RSI has few treatment options. Once you have the debilitating disorder, it’s hard to treat. Some sufferers try everything from cortisone injections, deep friction massage, food supplements, a wrist brace, gels and tablets, and absolute rest with little improvement. One of the few RSI treatment methods that seem to work is stretching.
Follow our guide for stretches designed to make your wrists and hands stronger over the long-term.
Wrist Stretches and Exercises
Wrist exercises don’t just benefit RSI and mouse hand pain, they can also help with carpal tunnel syndrome, Colle’s fracture, Boxer’s fracture, Smith’s fracture, following surgery on a wrist, shoulder or elbow and after a stroke. Wrist stretching exercises before using them can keep RSI injuries at bay or reduce the symptoms.
#1 Stretching Against a Wall
Stand facing a wall and place your palms against a wall with straight arms out in front of you.
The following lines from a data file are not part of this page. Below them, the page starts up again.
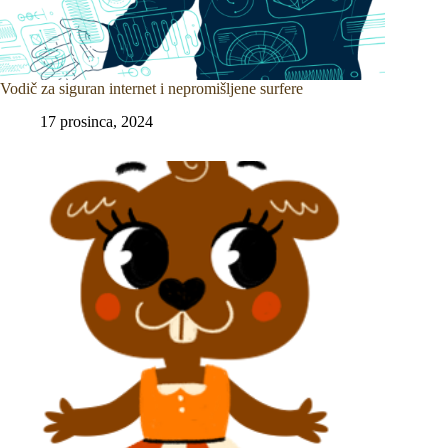
Vodič za siguran internet i nepromišljene surfere
17 prosinca, 2024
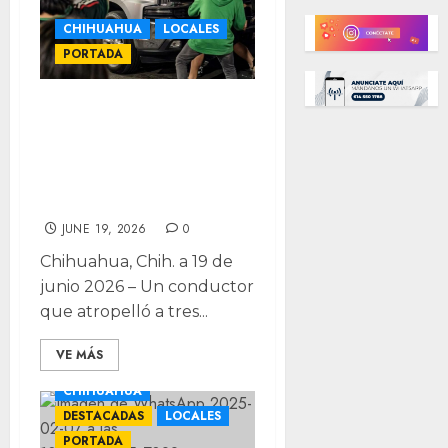
CHIHUAHUA
LOCALES
PORTADA
Chocó contra
semáforo tras
atropellar ebrio a
tres aficionados
JUNE 19, 2026
0
Chihuahua, Chih. a 19 de
junio 2026 – Un conductor
que atropelló a tres...
VE MÁS
CHIHUAHUA
DESTACADAS
LOCALES
PORTADA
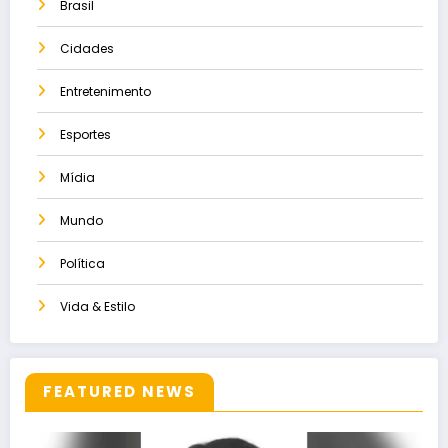
Brasil
Cidades
Entretenimento
Esportes
Mídia
Mundo
Política
Vida & Estilo
FEATURED NEWS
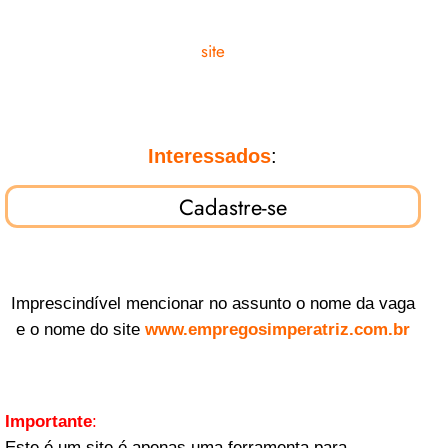
site
Interessados
:
Cadastre-se
Imprescindível mencionar no assunto o nome da vaga
e o nome do site
www.empregosimperatriz.com.br
Importante
:
Este é um site é apenas uma ferramenta para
Slowly rotate your hands inwards as far as you can and hold for 10 seconds. Keep your hands on the wall, turn them upwards and hold for 10 seconds before turning them outwards and holding for 10 seconds.
#2 Tennis Ball Exercise
Take a tennis or stress ball and hold it in the palm of your right hand. Place your right forearm on a table, squeeze the tennis ball and count to 5 then release. Do this 10 times and repeat with the left hand.
#3 Wrist Rotations
Hold your hands out in front of you at shoulder width apart, then make fists and then roll your wrist in a full range of motion as if you are drawing a big circle without moving your arms. Rolls your wrists around 10 times before swapping directions and roll the other way.
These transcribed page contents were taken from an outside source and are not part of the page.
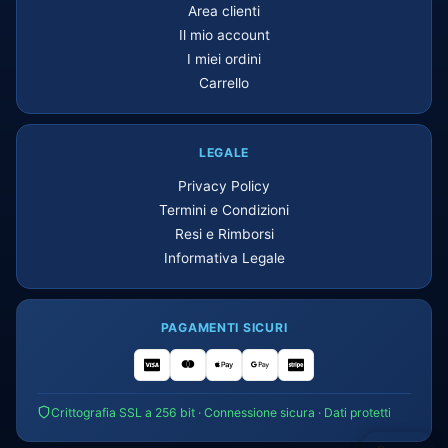
Area clienti
Il mio account
I miei ordini
Carrello
LEGALE
Privacy Policy
Termini e Condizioni
Resi e Rimborsi
Informativa Legale
PAGAMENTI SICURI
Crittografia SSL a 256 bit · Connessione sicura · Dati protetti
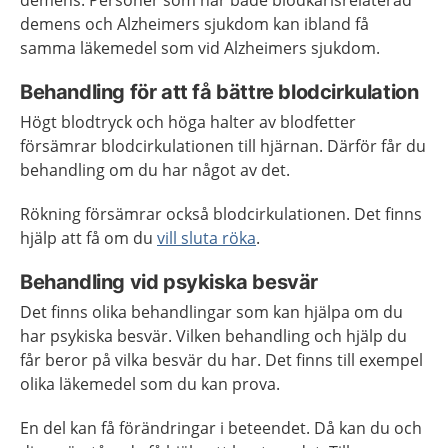
demens. Personer som har både blodkärlsrelaterad
demens och Alzheimers sjukdom kan ibland få
samma läkemedel som vid Alzheimers sjukdom.
Behandling för att få bättre blodcirkulation
Högt blodtryck och höga halter av blodfetter
försämrar blodcirkulationen till hjärnan. Därför får du
behandling om du har något av det.
Rökning försämrar också blodcirkulationen. Det finns
hjälp att få om du
vill sluta röka
.
Behandling vid psykiska besvär
Det finns olika behandlingar som kan hjälpa om du
har psykiska besvär. Vilken behandling och hjälp du
får beror på vilka besvär du har. Det finns till exempel
olika läkemedel som du kan prova.
En del kan få förändringar i beteendet. Då kan du och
Hand Exercises and Stretches
Hand exercises are important for typists and gamers because they need strong fingers and a good range of motion. Weak hands become more of a problem as we age because everyday tasks like opening jars become difficult. Unless you’re elderly or your hand has been in a cast that has caused muscle atrophy, grip strength is not normally the main problem.
#4 Finger Stretches
With your hand out in front, gently pull back each finger one by one. Swap and stretch the fingers on the other hand. To stretch the palm of your hand, use one hand to pull back on all the fingers of your other hand at once. Swap hands. Make a fist with both hands and open slowly to stretch the fingers and thumbs as far as possible.
#5 Finger Bends
Hold your hands out front with a vertical palm and thumbs pointing up. Next, bend your right thumb toward your palm and hold for a couple of seconds before straightening your thumb back up. Bend your index finger toward your palm (while trying to keep your other fingers straight) and hold for a couple of seconds. Repeat with each finger and thumb on the other hand.
Treatment for RSI
When it comes to RSI, prevention is better than a cure. Strong fingers and wrist muscles are your best defence against injuries.
Try to make hand and wrist exercises part of your daily routine. Most of these exercises can be done anywhere, any time in just a few minutes so they are perfect to do at the office. Keep up the exercises even after you retire to keep your hands and wrists strong in your senior years when you are most at risk of breaks, fractures and muscle loss.
Combining hand and wrist exercises with ergonomic office equipment may help people suffering RSI symptoms. An ergonomic mouse keeps the hand in a more natural position than a standard mouse. An ergonomic keyboard allows hands to type at a slight angle, a more natural position. Specialised wrist rests and forearm supports are available that may help with some conditions.